Premier Mark Rutte and Minister of Health Hugo de Jonge gave a press conference on Thursday evening about the new advance of the coronavirus. The number of new infections has been rising for several weeks.

It is the Cabinet’s first ‘corona press conference’ since late June. Then it was decided to stop the fortnightly press moment because the virus spread less. According to Rutte, ‘the new normal’ also included a new form of communication. In the meantime, the infections are on the rise again and it has therefore been decided to schedule another press conference.

Also read: Increase continues: more than 600 new corona infections

Concern for students

Rutte spoke with the most involved ministers on Thursday about how to stop the new advance of the coronavirus. The main concern is for students and holidaymakers returning from risk areas.
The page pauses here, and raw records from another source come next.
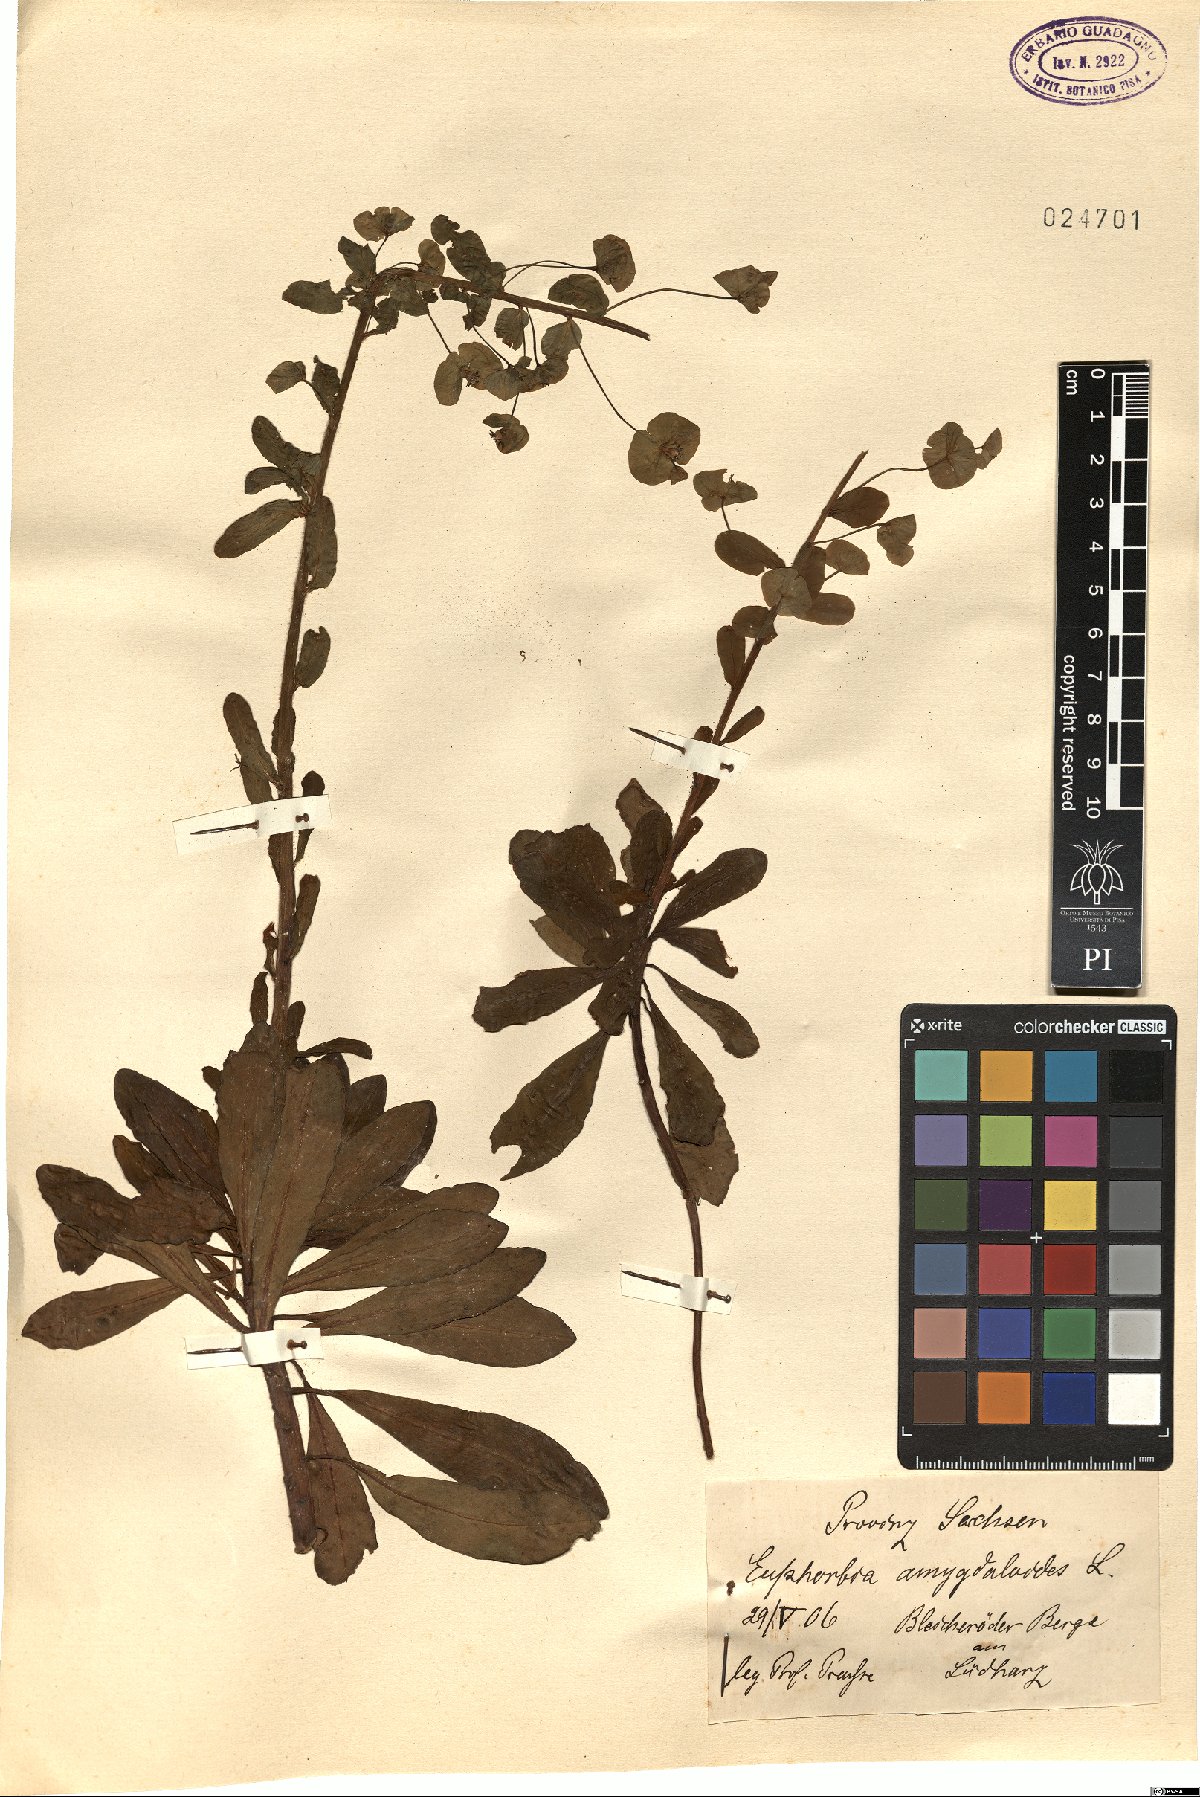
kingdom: Plantae
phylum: Tracheophyta
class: Magnoliopsida
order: Malpighiales
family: Euphorbiaceae
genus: Euphorbia
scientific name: Euphorbia amygdaloides
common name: Wood spurge
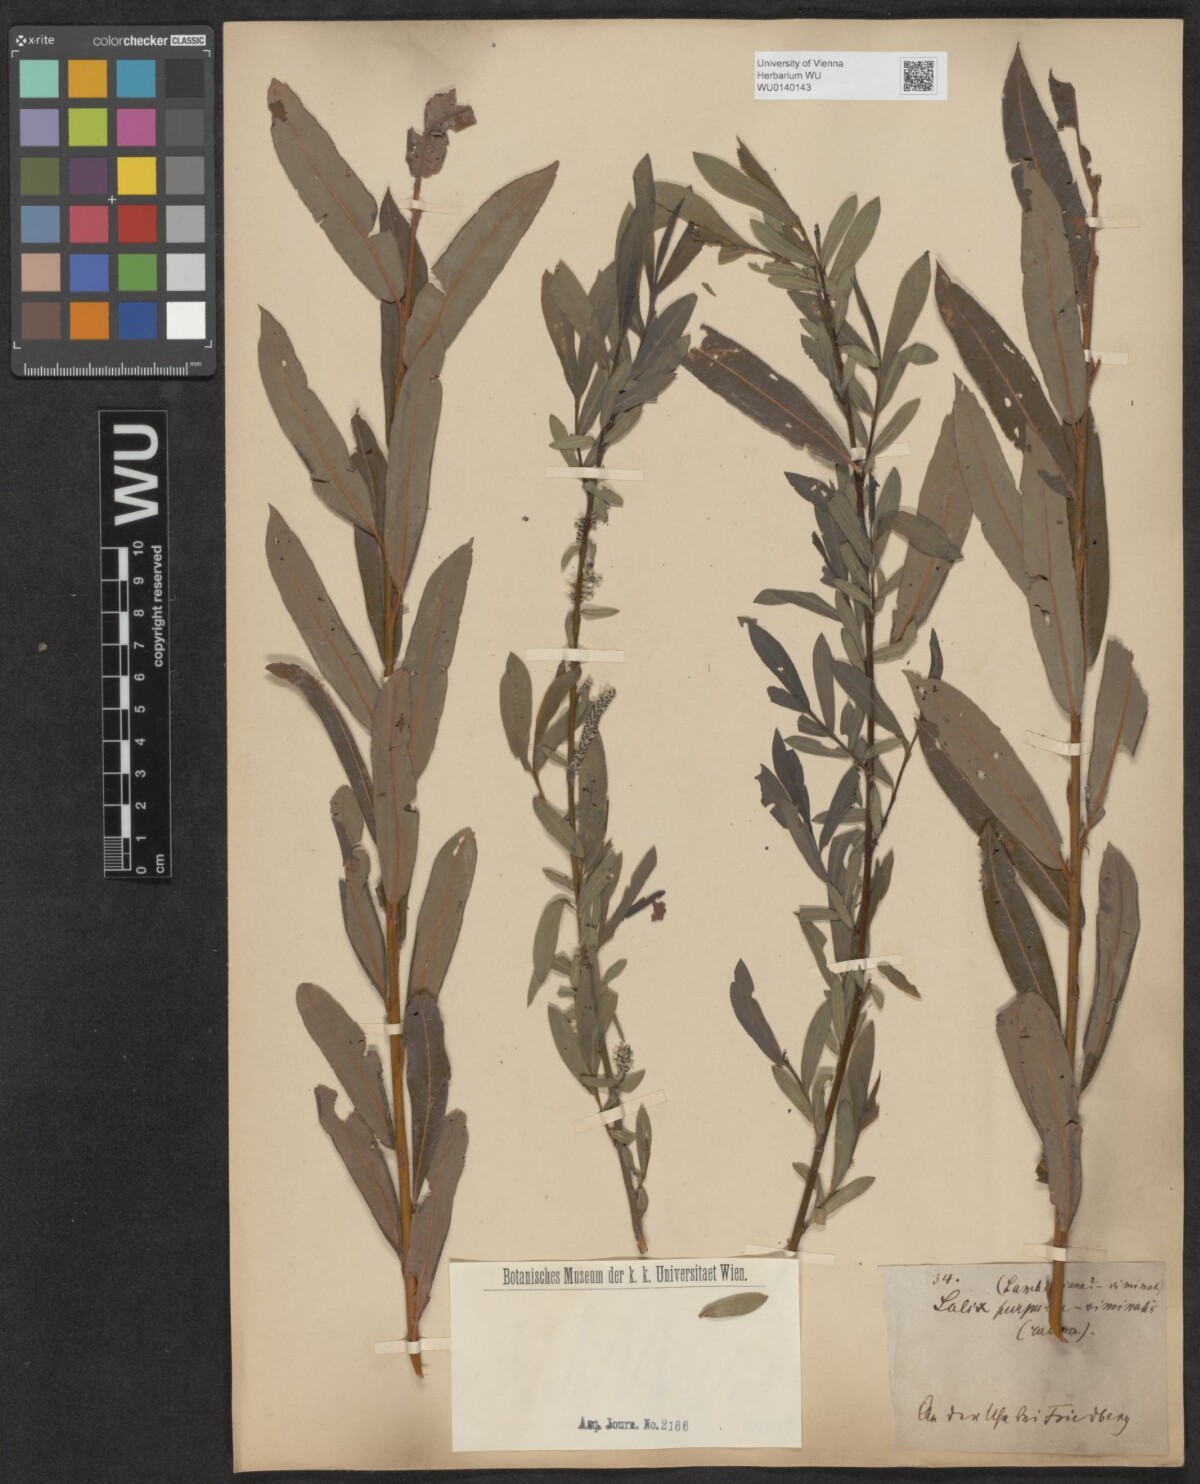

It is now clear that the Cabinet is continuing the introduction weeks for new students at universities and colleges. It was previously expected to be likely to be dropped. However, conditions are set for the activities, sources from The Hague confirm Heart of the Netherlands.

Also read: Student association Amsterdam stops acquaintance due to corona

Thus, no hazing may take place and alcohol is also not allowed. Introductory meetings are allowed, but they must be ready before 22:00.

Test street for holidaymakers

According to sources, a test street may be set up at Schiphol for returning holidaymakers. Travelers can then have themselves tested voluntarily and easily. It is urgent for returnees from risk countries to quarantine for two weeks after arrival. If the result is good, this period can possibly be shortened.

Also read: The Netherlands in suspense: what will Rutte and De Jonge announce in the press conference

Research from Heart of the Netherlands it appears that people have very little confidence in compliance with any stricter corona measures. In addition, confidence in the corona policy has declined considerably in recent years: almost half of the Dutch now say they are less positive.